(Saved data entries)
◆ ◆ ◆ ◆ ◆

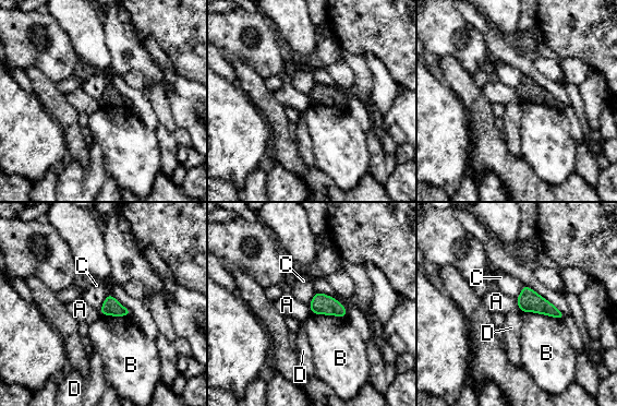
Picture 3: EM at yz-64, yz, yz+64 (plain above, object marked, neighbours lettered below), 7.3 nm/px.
{"act": "check", "view": "em", "slice": "planes", "show": "letters", "at": "same"}

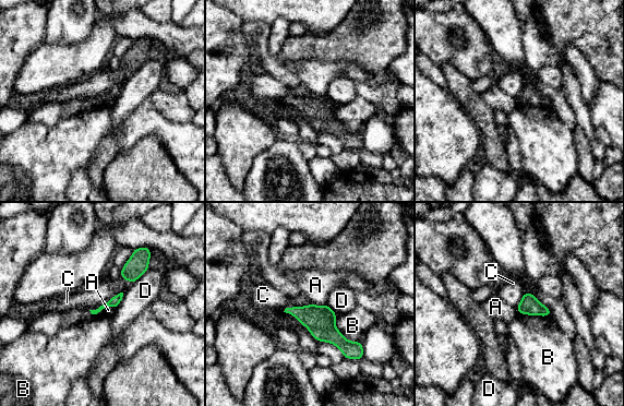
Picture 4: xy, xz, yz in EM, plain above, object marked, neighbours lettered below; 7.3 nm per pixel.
{"act": "keep", "each": {"A": "other", "B": "other", "C": "other", "D": "other"}, "border": {"pic": 4, "px": [[122, 291], [90, 310]]}, "found": "no lettered segment goes on from it"}

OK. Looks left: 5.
{"act": "check", "view": "em", "slice": "planes", "show": "tint", "pic": 1, "at": [190, 240], "why": "sharp bend"}

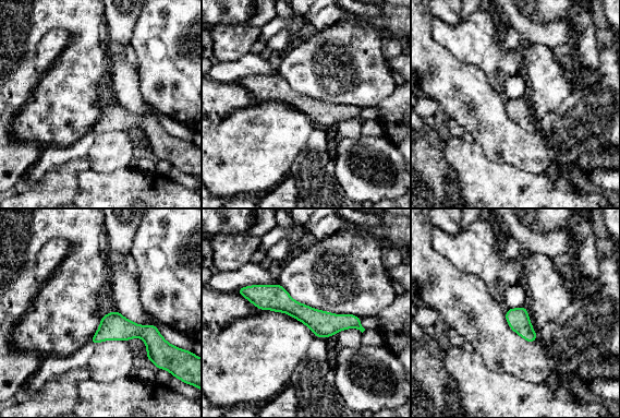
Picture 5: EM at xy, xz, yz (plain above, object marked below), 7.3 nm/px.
{"act": "check", "view": "em", "slice": "planes", "show": "letters", "at": "same"}

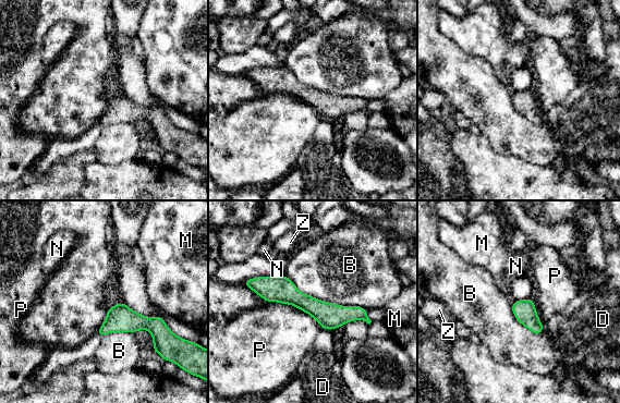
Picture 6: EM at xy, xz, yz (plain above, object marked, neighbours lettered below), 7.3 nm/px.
{"act": "keep", "each": {"B": "other", "D": "other", "M": "other", "N": "other", "P": "other", "Z": "other"}, "border": {"pic": 6, "px": [[290, 304], [307, 313], [321, 327]]}, "found": "one cell here"}

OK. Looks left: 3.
{"act": "check", "view": "3d", "um": 2, "pic": 1, "at": [748, 34], "why": "thin neck"}

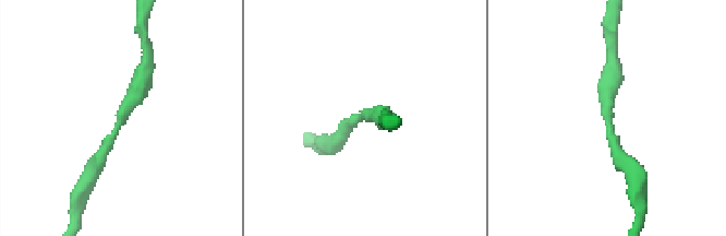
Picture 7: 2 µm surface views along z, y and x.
{"act": "check", "view": "em", "slice": "planes", "show": "letters", "pic": 7, "at": [118, 120], "why": "now the EM"}

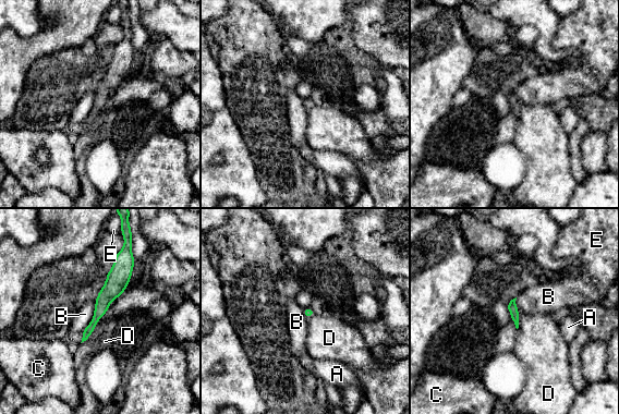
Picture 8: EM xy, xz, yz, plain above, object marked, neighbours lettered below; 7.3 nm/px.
{"act": "keep", "width_nm": 70, "each": {"A": "other", "B": "other", "C": "other", "D": "other", "E": "other"}, "runs_along": {"pic": 8, "px": [[128, 256], [85, 336]]}, "found": "one cell here"}

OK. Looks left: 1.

◆ ◆ ◆ ◆ ◆

▶ Task goal: Set down all of the data word for word; no pictures belong in it.

▶ Written solution:
Picture 3: EM at yz-64, yz, yz+64 (plain above, object marked, neighbours lettered below), 7.3 nm/px.
{"act": "check", "view": "em", "slice": "planes", "show": "letters", "at": "same"}

Picture 4: xy, xz, yz in EM, plain above, object marked, neighbours lettered below; 7.3 nm per pixel.
{"act": "keep", "each": {"A": "other", "B": "other", "C": "other", "D": "other"}, "border": {"pic": 4, "px": [[122, 291], [90, 310]]}, "found": "no lettered segment goes on from it"}

OK. Looks left: 5.
{"act": "check", "view": "em", "slice": "planes", "show": "tint", "pic": 1, "at": [190, 240], "why": "sharp bend"}

Picture 5: EM at xy, xz, yz (plain above, object marked below), 7.3 nm/px.
{"act": "check", "view": "em", "slice": "planes", "show": "letters", "at": "same"}

Picture 6: EM at xy, xz, yz (plain above, object marked, neighbours lettered below), 7.3 nm/px.
{"act": "keep", "each": {"B": "other", "D": "other", "M": "other", "N": "other", "P": "other", "Z": "other"}, "border": {"pic": 6, "px": [[290, 304], [307, 313], [321, 327]]}, "found": "one cell here"}

OK. Looks left: 3.
{"act": "check", "view": "3d", "um": 2, "pic": 1, "at": [748, 34], "why": "thin neck"}

Picture 7: 2 µm surface views along z, y and x.
{"act": "check", "view": "em", "slice": "planes", "show": "letters", "pic": 7, "at": [118, 120], "why": "now the EM"}

Picture 8: EM xy, xz, yz, plain above, object marked, neighbours lettered below; 7.3 nm/px.
{"act": "keep", "width_nm": 70, "each": {"A": "other", "B": "other", "C": "other", "D": "other", "E": "other"}, "runs_along": {"pic": 8, "px": [[128, 256], [85, 336]]}, "found": "one cell here"}

OK. Looks left: 1.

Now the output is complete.